Problem 1: The GUI will not allow me to set the network back to its proper
state.
Problem 2: I accidentally changed the IP address of ovirtmgt network the
host that was working, so both hosts are now down. Even though I set the IP
address back to its original value, the cluster manager is unable to see
the host that was working.
Until I rebooted, the host could ping out, but didn't respond to pings.
I am able to see the host console.
At this point I have no functioning hosts, so there is no access to the
storage domain.
I suspect the solution to either issue will be the solution to both issues.
Thank you.
On Sat, Jun 11, 2022 at 5:42 PM David Johnson <djohnson(a)maxistechnology.com>
wrote:
Good afternoon all,
Ovirt version: 4.14.4.10.7-1.el8
Centos version: Linux version 4.18.0-365.el8.x86_64 (
mockbuild(a)kbuilder.bsys.centos.org) (gcc version 8.5.0 20210514 (Red Hat
8.5.0-10) (GCC)) #1 SMP Thu Feb 10 16:11:23 UTC 2022
Background:
We had a mother board fail in our storage device. I was able to
migrate the storage domain to the backup device before it failed
completely, and have been running on the backup device for several weeks
while we purchased a replacement main storage.
Today I shut everything down cleanly, replaced the main storage, and
restarted the cluster. We did disconnect and reconnect the network on all
of the devices as we shuffled equipment in the rack.
One of the hosts in the cluster refuses to come back up.I am able to
connect to the host via putty.
Ovirt gui reporting:
Setting Host
ovirt-host-03.maxisinc.net to Non-Operational mode.

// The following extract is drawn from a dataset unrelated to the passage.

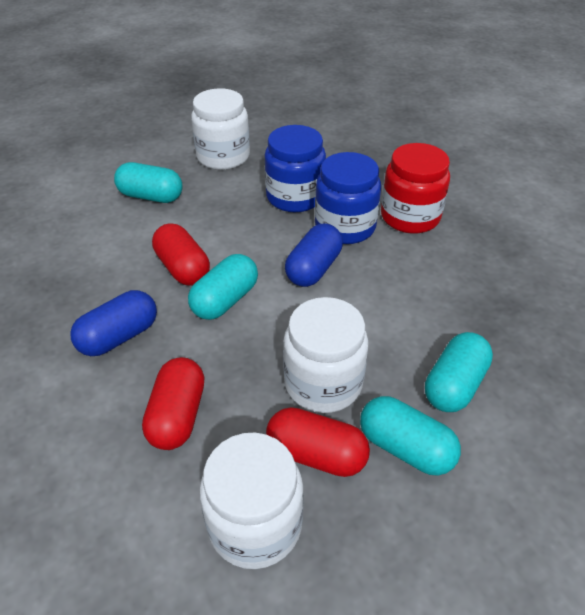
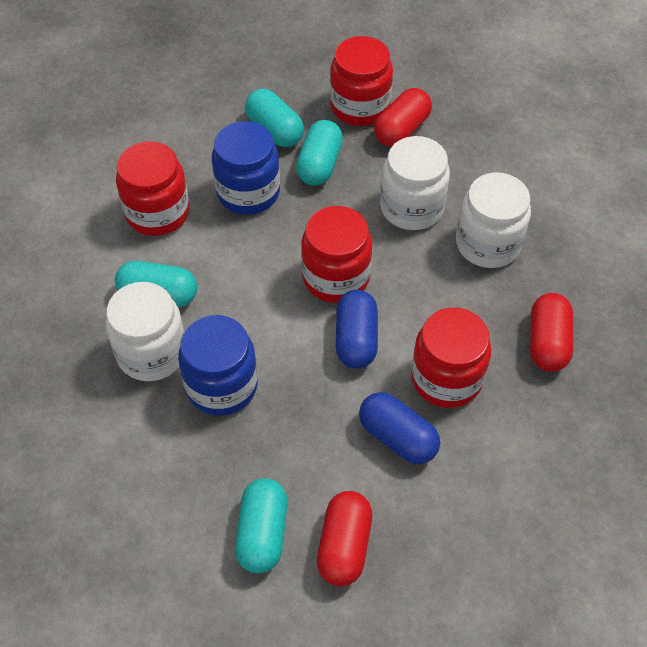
red jar: [381,143,450,234] = 1 -> [116,142,189,236] [301,206,372,303] [330,36,393,126] [411,308,491,408] = 4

Completed: Jun 11, 2022, 4:59:57 PM
Activating Host
ovirt-host-03.maxisinc.net
Completed: Jun 11, 2022, 4:59:57 PM
Invoking Activate Host
ovirt-host-03.maxisinc.net
Completed: Jun 11, 2022, 4:57:40 PM
Installing Host
ovirt-host-03.maxisinc.net
log from host is
5:09 PM
GetManagedObjects() failed: org.freedesktop.DBus.Error.NoReply: Did not
receive a reply. Possible causes include: the remote application did not
send a reply, the message bus security policy blocked the reply, the reply
timeout expired, or the network connection was broken.
pulseaudio
4:55 PM
bondscan-DGwC1l: option lacp_active: mode dependency failed, not supported
in mode balance-alb(6)
kernel
4:55 PM
bondscan-DGwC1l: option arp_all_targets: invalid value (2)
kernel
4:55 PM
bondscan-DGwC1l: option fail_over_mac: invalid value (3)
kernel
4:55 PM
bondscan-DGwC1l: option primary_reselect: invalid value (3)
kernel
4:55 PM
bondscan-DGwC1l: option ad_select: invalid value (3)
kernel
4:55 PM